Tailor3D: Customized 3D Assets Editing and Generation with Dual-Side Images

Recent advances in 3D AIGC have shown promise in directly creating 3D objects from text and images, offering significant cost savings in animation and product design. However, detailed edit and customization of 3D assets remains a long-standing challenge. Specifically, 3D Generation methods lack the ability to follow finely detailed instructions as precisely as their 2D image creation counterparts. Imagine you can get a toy through 3D AIGC but with undesired accessories and dressing. To tackle this challenge, we propose a novel pipeline called Tailor3D, which swiftly creates customized 3D assets from editable dual-side images. We aim to emulate a tailor's ability to locally change objects or perform overall style transfer. Unlike creating 3D assets from multiple views, using dual-side images eliminates conflicts on overlapping areas that occur when editing individual views. Specifically, it begins by editing the front view, then generates the back view of the object through multi-view diffusion. Afterward, it proceeds to edit the back views. Finally, a Dual-sided LRM is proposed to seamlessly stitch together the front and back 3D features, akin to a tailor sewing together the front and back of a garment. The Dual-sided LRM rectifies imperfect consistencies between the front and back views, enhancing editing capabilities and reducing memory burdens while seamlessly integrating them into a unified 3D representation with the LoRA Triplane Transformer. Experimental results demonstrate Tailor3D's effectiveness across various 3D generation and editing tasks, including 3D generative fill and style transfer. It provides a user-friendly, efficient solution for editing 3D assets, with each editing step taking only seconds to complete.

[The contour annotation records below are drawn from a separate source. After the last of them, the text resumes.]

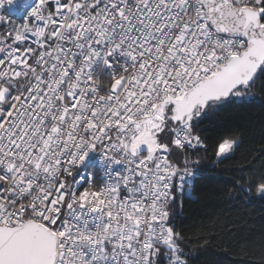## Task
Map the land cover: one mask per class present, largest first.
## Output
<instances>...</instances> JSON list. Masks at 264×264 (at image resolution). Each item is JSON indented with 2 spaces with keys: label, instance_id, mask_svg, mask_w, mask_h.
I'll return each mask as SVG.
<instances>
[{
  "label": "snow or ice",
  "instance_id": "obj_1",
  "mask_svg": "<svg viewBox=\"0 0 264 264\" xmlns=\"http://www.w3.org/2000/svg\"><path fill=\"white\" fill-rule=\"evenodd\" d=\"M17 3L0 0V264H189L176 193L209 151L201 118L264 79V0H31L19 24Z\"/></svg>",
  "mask_w": 264,
  "mask_h": 264
},
{
  "label": "trees",
  "instance_id": "obj_2",
  "mask_svg": "<svg viewBox=\"0 0 264 264\" xmlns=\"http://www.w3.org/2000/svg\"><path fill=\"white\" fill-rule=\"evenodd\" d=\"M249 97L209 110L199 122L209 151L193 155L199 175L187 193H176L174 206L189 264H264V196H257L264 183V79ZM222 138L238 144L218 159L213 148Z\"/></svg>",
  "mask_w": 264,
  "mask_h": 264
},
{
  "label": "built area",
  "instance_id": "obj_3",
  "mask_svg": "<svg viewBox=\"0 0 264 264\" xmlns=\"http://www.w3.org/2000/svg\"><path fill=\"white\" fill-rule=\"evenodd\" d=\"M31 3V0H18V3H17V10L16 11H13L11 13H9L11 15V17H15V18H25V11L27 10V5ZM199 175V173H198ZM197 175V176H198ZM193 183V182H192ZM190 183L189 185H187L185 187V191L189 189L190 185L192 184ZM180 193V192H179Z\"/></svg>",
  "mask_w": 264,
  "mask_h": 264
},
{
  "label": "rangeland",
  "instance_id": "obj_4",
  "mask_svg": "<svg viewBox=\"0 0 264 264\" xmlns=\"http://www.w3.org/2000/svg\"><path fill=\"white\" fill-rule=\"evenodd\" d=\"M237 144H238V142H237ZM229 154H230V153H229ZM221 159H222V158H221ZM186 193H187V191H186ZM257 196L260 197L261 195L257 192Z\"/></svg>",
  "mask_w": 264,
  "mask_h": 264
},
{
  "label": "crops",
  "instance_id": "obj_5",
  "mask_svg": "<svg viewBox=\"0 0 264 264\" xmlns=\"http://www.w3.org/2000/svg\"><path fill=\"white\" fill-rule=\"evenodd\" d=\"M229 155V154H228ZM223 159V158H222Z\"/></svg>",
  "mask_w": 264,
  "mask_h": 264
}]
</instances>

翻译：三维AIGC领域的最新进展已展现出直接从文本和图像创建三维物体的潜力，为动画和产品设计领域带来了显著的成本节约。然而，对三维资产进行精细化编辑与定制化处理仍是长期存在的挑战。具体而言，当前的三维生成方法在遵循精细指令方面，尚无法达到二维图像生成技术同等的精确度。试想通过三维AIGC获得玩具模型时，可能附带不期望的配件与装饰。为应对这一挑战，我们提出名为Tailor3D的创新流程，能够通过可编辑的双面图像快速创建定制化三维资产。我们的目标是模拟裁缝局部修改物体或执行整体风格迁移的能力。与基于多视角图像创建三维资产不同，采用双面图像可消除编辑单视角时在重叠区域产生的冲突。具体流程为：首先编辑正面视图，随后通过多视角扩散生成物体背面视图，继而编辑背面视图。最后，我们提出双面LRM模型，将前后三维特征无缝缝合，其原理类似于裁缝缝合衣物的正反面。该双面LRM能够修正前后视图间的不完美一致性，在通过LoRA Triplane Transformer将其无缝整合为统一三维表征的同时，增强了编辑能力并减轻了内存负担。实验结果表明，Tailor3D在三维生成填充、风格迁移等多种三维生成与编辑任务中均表现优异。该系统为用户提供了友好高效的三维资产编辑方案，每个编辑步骤仅需数秒即可完成。